Figure 1: An Imaris surface-rendered image of GFP-labeled microglia (green) surrounded by nuclei of other cells in the mouse hippocampus (blue).
When the brain is injured, specialized phagocytic microglial cells engulf and remove cellular debris. However, the role of these cells in uninjured brains is not clear. Researchers led by Dr. Cornelius Gross from the European Molecular Biology Laboratory (EMBL) in Italy studied microglia in uninjured developing mouse brains to find out if these cells help monitor and maintain synapses.
“Studies on microglial function so far were mainly performed in pathological conditions. The idea that microglia can also exert an active role in the intact developing brain is a relatively new concept,” said Dr. Rosa Paolicelli, who was part of the research team. A better understanding of microglia-mediated synaptic pruning might reveal more about how the brain and immune system interact and how neuronal connections form in the brain.

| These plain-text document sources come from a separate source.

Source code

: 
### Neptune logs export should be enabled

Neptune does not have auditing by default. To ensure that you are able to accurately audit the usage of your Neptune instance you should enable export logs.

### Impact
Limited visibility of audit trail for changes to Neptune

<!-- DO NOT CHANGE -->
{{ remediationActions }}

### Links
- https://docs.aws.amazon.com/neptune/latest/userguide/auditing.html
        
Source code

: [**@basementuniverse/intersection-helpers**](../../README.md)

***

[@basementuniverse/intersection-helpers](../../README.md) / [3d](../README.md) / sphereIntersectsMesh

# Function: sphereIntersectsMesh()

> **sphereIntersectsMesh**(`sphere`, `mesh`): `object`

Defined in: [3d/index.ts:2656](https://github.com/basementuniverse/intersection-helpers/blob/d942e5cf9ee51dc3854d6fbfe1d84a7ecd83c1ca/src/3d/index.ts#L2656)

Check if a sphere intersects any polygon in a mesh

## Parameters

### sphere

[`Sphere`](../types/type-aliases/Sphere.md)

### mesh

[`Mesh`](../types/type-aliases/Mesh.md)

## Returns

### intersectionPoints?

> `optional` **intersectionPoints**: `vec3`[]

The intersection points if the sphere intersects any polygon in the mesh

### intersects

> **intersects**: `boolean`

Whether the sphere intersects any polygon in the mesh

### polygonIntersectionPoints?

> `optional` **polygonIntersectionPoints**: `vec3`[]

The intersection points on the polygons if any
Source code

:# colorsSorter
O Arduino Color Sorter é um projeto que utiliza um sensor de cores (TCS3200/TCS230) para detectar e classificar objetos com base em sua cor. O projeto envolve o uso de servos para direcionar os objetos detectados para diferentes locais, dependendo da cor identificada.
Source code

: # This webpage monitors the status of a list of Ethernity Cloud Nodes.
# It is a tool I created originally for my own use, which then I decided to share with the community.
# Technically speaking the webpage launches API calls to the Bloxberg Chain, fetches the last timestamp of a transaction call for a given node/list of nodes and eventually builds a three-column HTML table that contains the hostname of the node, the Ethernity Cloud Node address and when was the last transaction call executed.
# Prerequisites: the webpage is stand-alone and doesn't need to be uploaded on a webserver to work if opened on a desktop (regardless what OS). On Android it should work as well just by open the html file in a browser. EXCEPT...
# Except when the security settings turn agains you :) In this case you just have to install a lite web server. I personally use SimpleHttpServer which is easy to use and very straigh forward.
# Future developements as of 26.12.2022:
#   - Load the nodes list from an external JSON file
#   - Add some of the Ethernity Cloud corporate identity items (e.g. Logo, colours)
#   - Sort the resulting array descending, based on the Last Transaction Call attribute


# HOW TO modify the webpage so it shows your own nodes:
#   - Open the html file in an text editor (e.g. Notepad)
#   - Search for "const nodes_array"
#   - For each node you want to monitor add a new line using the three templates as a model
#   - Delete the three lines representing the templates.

With confocal, simulated emission depletion (STED), and electron microscopy the researchers observed microglia in developing mouse brains. They used GFP to label microglial processes and immunohistochemistry was used to mark the presence of PSD95, a protein found at the post-synaptic density of dendritic spines. The confocal images showed that some PSD95 puncta colocalized with GFP. This observation was confirmed with STED microscopy, which resolved PSD95 puncta as small as ~ 80 nm.
Figure 2: Surface rendering of GFP presence located exclusively in the microglia in the hippocampal CA1 section
The researchers acquired serial optical sections (0.4 μm Z-step size) of hippocampal stratum radiatum with confocal microscopy and then used Imaris software to create 3-D reconstructions. The reconstructions showed that, in some cases, the PSD95 puncta that colocalized with GFP were surrounded by GFP-labeled microglial cytoplasm. Dr. Paolicelli said that the 3-D reconstruction of microglial cell processes containing synaptic material helped support their idea that the microglia engulfed dendritic spines and provided information that was complementary to the 2-D colocalization analysis.
Figure 3: The terminal processes of microglia (green) contain synaptic material (red), showing in this surface-rendered image that the microglia engulfed the synapses. The red particles are positive for PSD95, a protein located at the post-synaptic density of dendritic spines.
Collectively, the microscopy images taken with the three techniques showed that microglia engulf and eliminate synapses during development. The researchers also found that the developing brains of mice without CX3CR1 gene encoding a chemokine receptor expressed by microglia in the brain – had less microglia and delayed synaptic pruning, which resulted in extra dendritic spines and immature synapses. In other words, microglia are critical for setting up the right connectivity in the brain. “These findings shed light on a new important role for microglia in synaptic pruning, refining neural connections and circuit maturation,” Dr. Paolicelli said.
The researchers say that genetic variation in expression of CX3CR1 together with environmental pathogens that impact microglia function might lead to an increased susceptibility to developmental disorders such as autism that are associated with alterations in the number of synapses in the brain. The researchers plan to investigate microglia in the healthy adult brain, where their role is essentially unknown.